### TASK REQUIREMENTS
How many lines in the records below contain the word "different"? State that number and nothing more.

### EXTRACTED ENTRIES
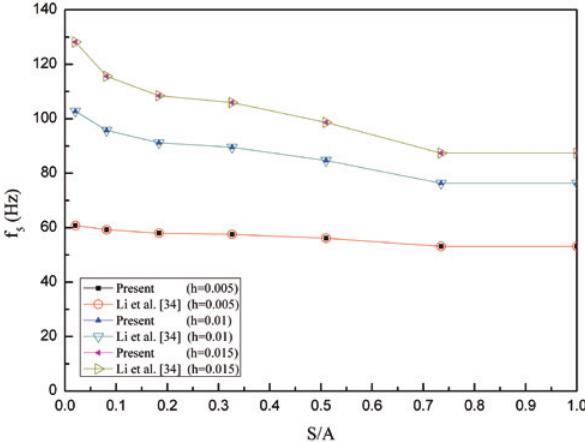
Figure 14 The fifth-order frequency of the clamped square compos- ite laminates with different area of bonding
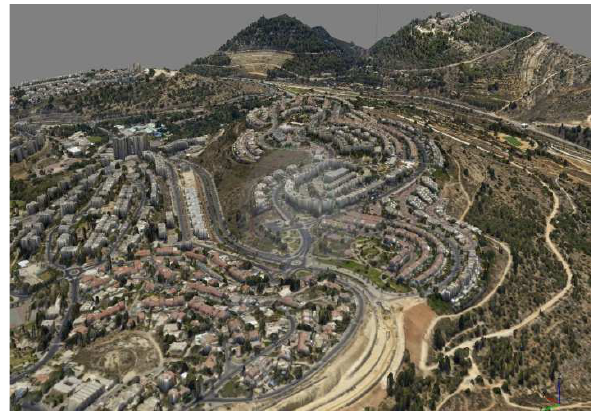
Figure 9: 3D result as coloured point- cloud of the DSM of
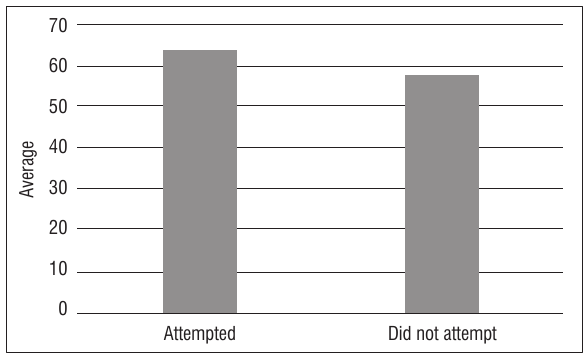
Figure 4: Average exam percentages for Math130 students who attempted and completed the quiz and those who did not.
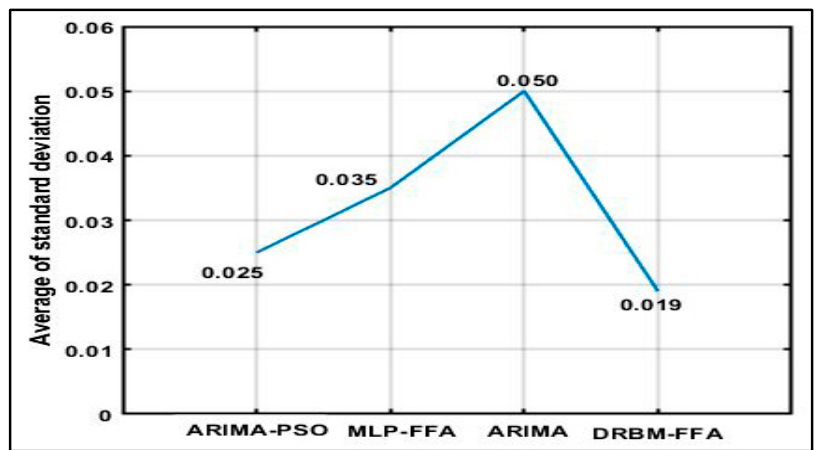
Figure 10. Average of standard deviation.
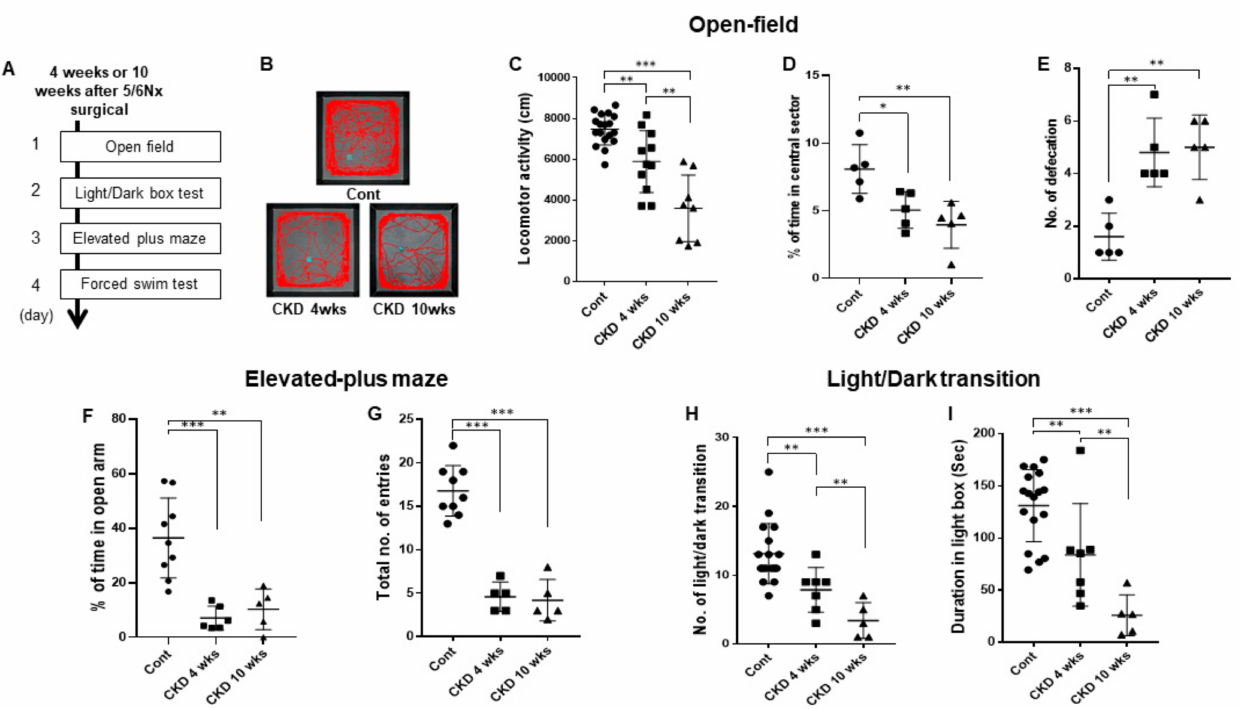
Figure 3. Anxiety-related behaviors in CKD and wild-type rats. Representative diagram shows the overall experimental time schedules ( A ). Representative cumulative traces of navigation pathways of wild-type, CKD 4 week, and CKD 10 week rats during exploratory behavior in the open-field ( B ). Locomotor activity of CKD rat model was decreased as compared with wild-type littermates ( C ). Time spent in the central sector was increased in CKD models and number of defecation was reduced in the open field in CKD groups than wild-type group ( D , E ). Percentage of entries into the open arms and total number of entries in the elevated plus-maze were decreased in the CKD models compared with wild-type rats ( F , G ). In addition, light/dark transition number and total time in the light were lower in the CKD model than wild-type rats ( H , I ). Data are presented as means ± standard errors of the mean. * p < 0.05, ** p < 0.01, and *** p < 0.001, one-way analysis of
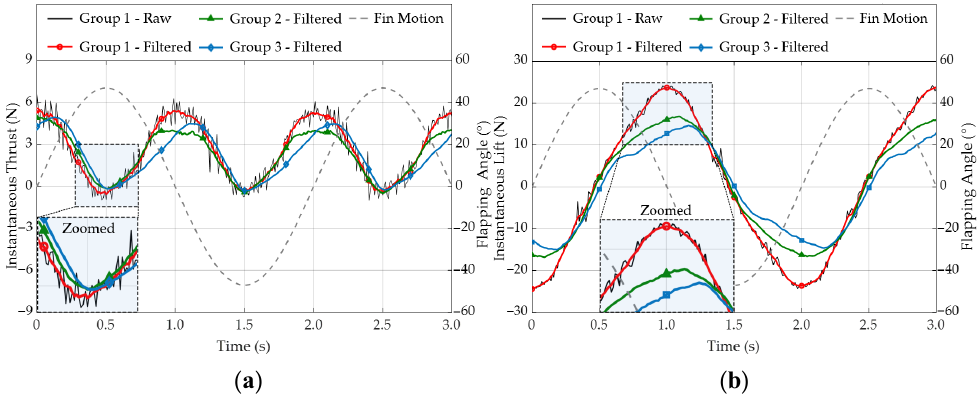
Figure 8. Instantaneous thrust and lift of different test groups. ( a ) Trajectories comparison of the instantaneous thrust; ( b ) Trajectories comparison of instantaneous lift. instantaneous thrust; ( b ) Trajectories comparison of instantaneous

### ANSWER SECTION
2